#### [YOUR TASK]
What is needed is an exact copy of every entry below, minus the images.

Saved data entries:

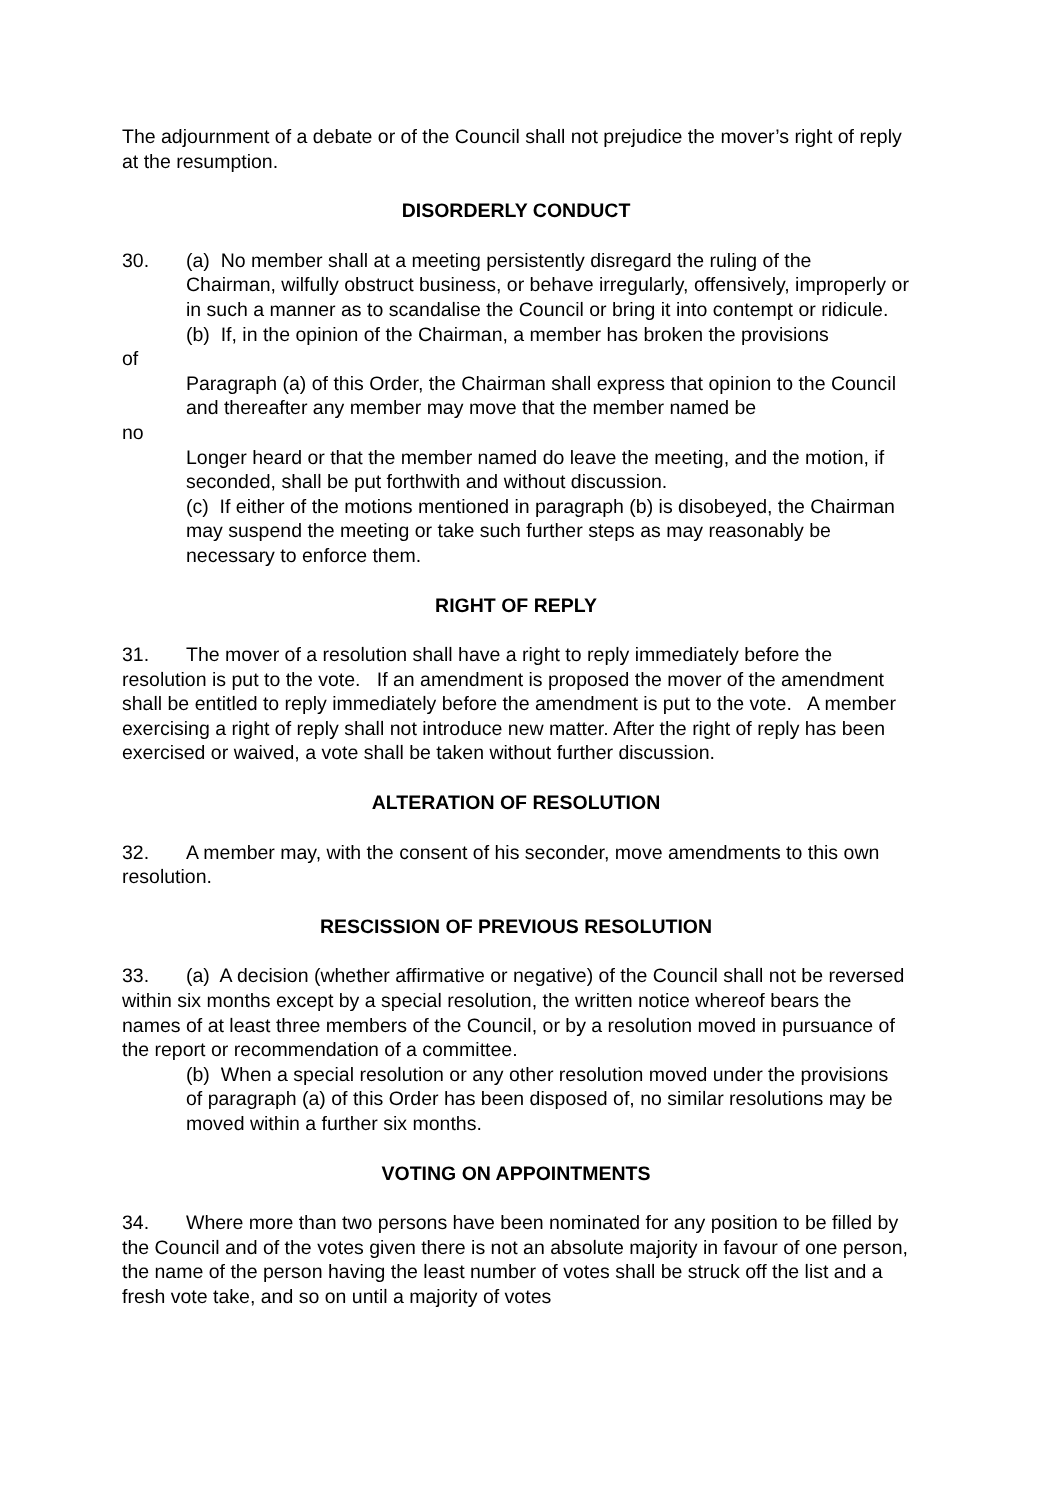The adjournment of a debate or of the Council shall not prejudice the mover’s right of reply at the resumption.
DISORDERLY CONDUCT
30. (a) No member shall at a meeting persistently disregard the ruling of the
Chairman, wilfully obstruct business, or behave irregularly, offensively, improperly or in such a manner as to scandalise the Council or bring it into contempt or ridicule.
(b) If, in the opinion of the Chairman, a member has broken the provisions
of
Paragraph (a) of this Order, the Chairman shall express that opinion to the Council and thereafter any member may move that the member named be
no
Longer heard or that the member named do leave the meeting, and the motion, if seconded, shall be put forthwith and without discussion.
(c) If either of the motions mentioned in paragraph (b) is disobeyed, the Chairman may suspend the meeting or take such further steps as may reasonably be necessary to enforce them.
RIGHT OF REPLY
31. The mover of a resolution shall have a right to reply immediately before the resolution is put to the vote. If an amendment is proposed the mover of the amendment shall be entitled to reply immediately before the amendment is put to the vote. A member exercising a right of reply shall not introduce new matter. After the right of reply has been exercised or waived, a vote shall be taken without further discussion.
ALTERATION OF RESOLUTION
32. A member may, with the consent of his seconder, move amendments to this own resolution.
RESCISSION OF PREVIOUS RESOLUTION
33. (a) A decision (whether affirmative or negative) of the Council shall not be reversed within six months except by a special resolution, the written notice whereof bears the names of at least three members of the Council, or by a resolution moved in pursuance of the report or recommendation of a committee.
(b) When a special resolution or any other resolution moved under the provisions of paragraph (a) of this Order has been disposed of, no similar resolutions may be moved within a further six months.
VOTING ON APPOINTMENTS
34. Where more than two persons have been nominated for any position to be filled by the Council and of the votes given there is not an absolute majority in favour of one person, the name of the person having the least number of votes shall be struck off the list and a fresh vote take, and so on until a majority of votes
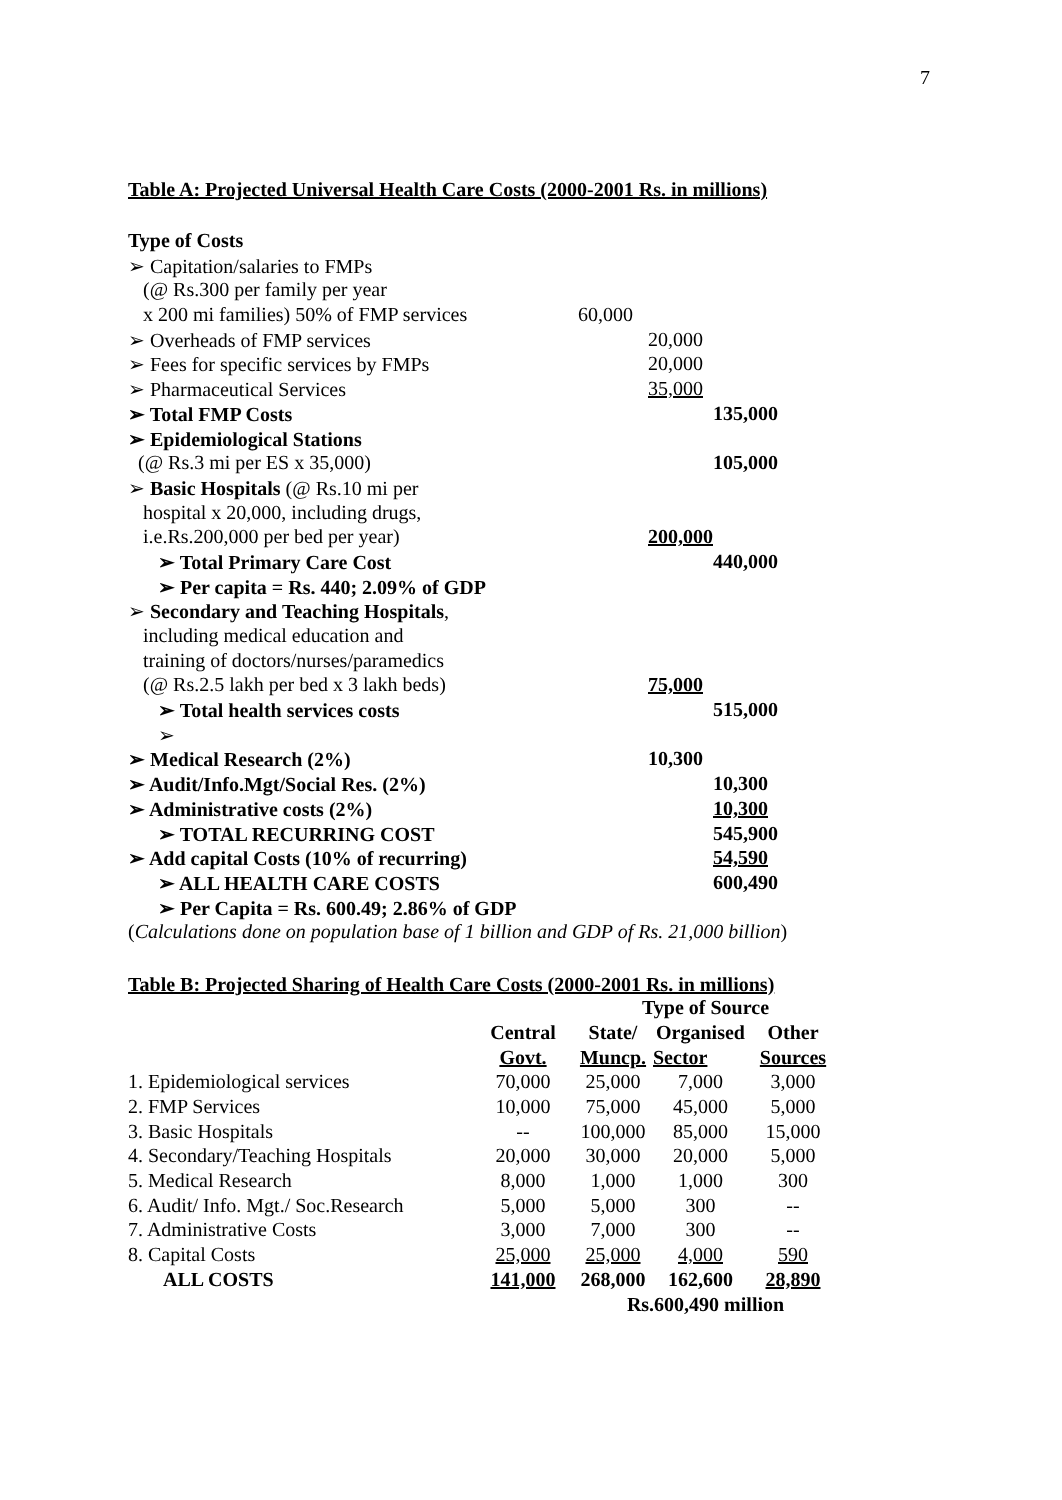7
Table A: Projected Universal Health Care Costs (2000-2001 Rs. in millions)
| Type of Costs | | | |
| ➢ Capitation/salaries to FMPs | | | |
| (@ Rs.300 per family per year | | | |
| x 200 mi families) 50% of FMP services | 60,000 | | |
| ➢ Overheads of FMP services | | 20,000 | |
| ➢ Fees for specific services by FMPs | | 20,000 | |
| ➢ Pharmaceutical Services | | 35,000 | |
| ➢ Total FMP Costs | | | 135,000 |
| ➢ Epidemiological Stations | | | |
| (@ Rs.3 mi per ES x 35,000) | | | 105,000 |
| ➢ Basic Hospitals (@ Rs.10 mi per | | | |
| hospital x 20,000, including drugs, | | | |
| i.e.Rs.200,000 per bed per year) | | 200,000 | |
| ➢ Total Primary Care Cost | | | 440,000 |
| ➢ Per capita = Rs. 440; 2.09% of GDP | | | |
| ➢ Secondary and Teaching Hospitals , | | | |
| including medical education and | | | |
| training of doctors/nurses/paramedics | | | |
| (@ Rs.2.5 lakh per bed x 3 lakh beds) | | 75,000 | |
| ➢ Total health services costs | | | 515,000 |
| ➢ | | | |
| ➢ Medical Research (2%) | | 10,300 | |
| ➢ Audit/Info.Mgt/Social Res. (2%) | | | 10,300 |
| ➢ Administrative costs (2%) | | | 10,300 |
| ➢ TOTAL RECURRING COST | | | 545,900 |
| ➢ Add capital Costs (10% of recurring) | | | 54,590 |
| ➢ ALL HEALTH CARE COSTS | | | 600,490 |
| ➢ Per Capita = Rs. 600.49; 2.86% of GDP | | | |
(Calculations done on population base of 1 billion and GDP of Rs. 21,000 billion)
Table B: Projected Sharing of Health Care Costs (2000-2001 Rs. in millions)
| | | Type of Source | | | |
| | Central | State/ | Organised | Other | |
| | Govt. | Muncp. | Sector | Sources | |
| 1. Epidemiological services | 70,000 | 25,000 | 7,000 | 3,000 | |
| 2. FMP Services | 10,000 | 75,000 | 45,000 | 5,000 | |
| 3. Basic Hospitals | -- | 100,000 | 85,000 | 15,000 | |
| 4. Secondary/Teaching Hospitals | 20,000 | 30,000 | 20,000 | 5,000 | |
| 5. Medical Research | 8,000 | 1,000 | 1,000 | 300 | |
| 6. Audit/ Info. Mgt./ Soc.Research | 5,000 | 5,000 | 300 | -- | |
| 7. Administrative Costs | 3,000 | 7,000 | 300 | -- | |
| 8. Capital Costs | 25,000 | 25,000 | 4,000 | 590 | |
| ALL COSTS | 141,000 | 268,000 | 162,600 | 28,890 | |
| | | Rs.600,490 million | | | |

#### [OUTPUT OF THE TASK]
The adjournment of a debate or of the Council shall not prejudice the mover’s right of reply at the resumption.
DISORDERLY CONDUCT
30. (a) No member shall at a meeting persistently disregard the ruling of the
Chairman, wilfully obstruct business, or behave irregularly, offensively, improperly or in such a manner as to scandalise the Council or bring it into contempt or ridicule.
(b) If, in the opinion of the Chairman, a member has broken the provisions
of
Paragraph (a) of this Order, the Chairman shall express that opinion to the Council and thereafter any member may move that the member named be
no
Longer heard or that the member named do leave the meeting, and the motion, if seconded, shall be put forthwith and without discussion.
(c) If either of the motions mentioned in paragraph (b) is disobeyed, the Chairman may suspend the meeting or take such further steps as may reasonably be necessary to enforce them.
RIGHT OF REPLY
31. The mover of a resolution shall have a right to reply immediately before the resolution is put to the vote. If an amendment is proposed the mover of the amendment shall be entitled to reply immediately before the amendment is put to the vote. A member exercising a right of reply shall not introduce new matter. After the right of reply has been exercised or waived, a vote shall be taken without further discussion.
ALTERATION OF RESOLUTION
32. A member may, with the consent of his seconder, move amendments to this own resolution.
RESCISSION OF PREVIOUS RESOLUTION
33. (a) A decision (whether affirmative or negative) of the Council shall not be reversed within six months except by a special resolution, the written notice whereof bears the names of at least three members of the Council, or by a resolution moved in pursuance of the report or recommendation of a committee.
(b) When a special resolution or any other resolution moved under the provisions of paragraph (a) of this Order has been disposed of, no similar resolutions may be moved within a further six months.
VOTING ON APPOINTMENTS
34. Where more than two persons have been nominated for any position to be filled by the Council and of the votes given there is not an absolute majority in favour of one person, the name of the person having the least number of votes shall be struck off the list and a fresh vote take, and so on until a majority of votes
7
Table A: Projected Universal Health Care Costs (2000-2001 Rs. in millions)
| Type of Costs | | | |
| ➢ Capitation/salaries to FMPs | | | |
| (@ Rs.300 per family per year | | | |
| x 200 mi families) 50% of FMP services | 60,000 | | |
| ➢ Overheads of FMP services | | 20,000 | |
| ➢ Fees for specific services by FMPs | | 20,000 | |
| ➢ Pharmaceutical Services | | 35,000 | |
| ➢ Total FMP Costs | | | 135,000 |
| ➢ Epidemiological Stations | | | |
| (@ Rs.3 mi per ES x 35,000) | | | 105,000 |
| ➢ Basic Hospitals (@ Rs.10 mi per | | | |
| hospital x 20,000, including drugs, | | | |
| i.e.Rs.200,000 per bed per year) | | 200,000 | |
| ➢ Total Primary Care Cost | | | 440,000 |
| ➢ Per capita = Rs. 440; 2.09% of GDP | | | |
| ➢ Secondary and Teaching Hospitals , | | | |
| including medical education and | | | |
| training of doctors/nurses/paramedics | | | |
| (@ Rs.2.5 lakh per bed x 3 lakh beds) | | 75,000 | |
| ➢ Total health services costs | | | 515,000 |
| ➢ | | | |
| ➢ Medical Research (2%) | | 10,300 | |
| ➢ Audit/Info.Mgt/Social Res. (2%) | | | 10,300 |
| ➢ Administrative costs (2%) | | | 10,300 |
| ➢ TOTAL RECURRING COST | | | 545,900 |
| ➢ Add capital Costs (10% of recurring) | | | 54,590 |
| ➢ ALL HEALTH CARE COSTS | | | 600,490 |
| ➢ Per Capita = Rs. 600.49; 2.86% of GDP | | | |
(Calculations done on population base of 1 billion and GDP of Rs. 21,000 billion)
Table B: Projected Sharing of Health Care Costs (2000-2001 Rs. in millions)
| | | Type of Source | | | |
| | Central | State/ | Organised | Other | |
| | Govt. | Muncp. | Sector | Sources | |
| 1. Epidemiological services | 70,000 | 25,000 | 7,000 | 3,000 | |
| 2. FMP Services | 10,000 | 75,000 | 45,000 | 5,000 | |
| 3. Basic Hospitals | -- | 100,000 | 85,000 | 15,000 | |
| 4. Secondary/Teaching Hospitals | 20,000 | 30,000 | 20,000 | 5,000 | |
| 5. Medical Research | 8,000 | 1,000 | 1,000 | 300 | |
| 6. Audit/ Info. Mgt./ Soc.Research | 5,000 | 5,000 | 300 | -- | |
| 7. Administrative Costs | 3,000 | 7,000 | 300 | -- | |
| 8. Capital Costs | 25,000 | 25,000 | 4,000 | 590 | |
| ALL COSTS | 141,000 | 268,000 | 162,600 | 28,890 | |
| | | Rs.600,490 million | | | |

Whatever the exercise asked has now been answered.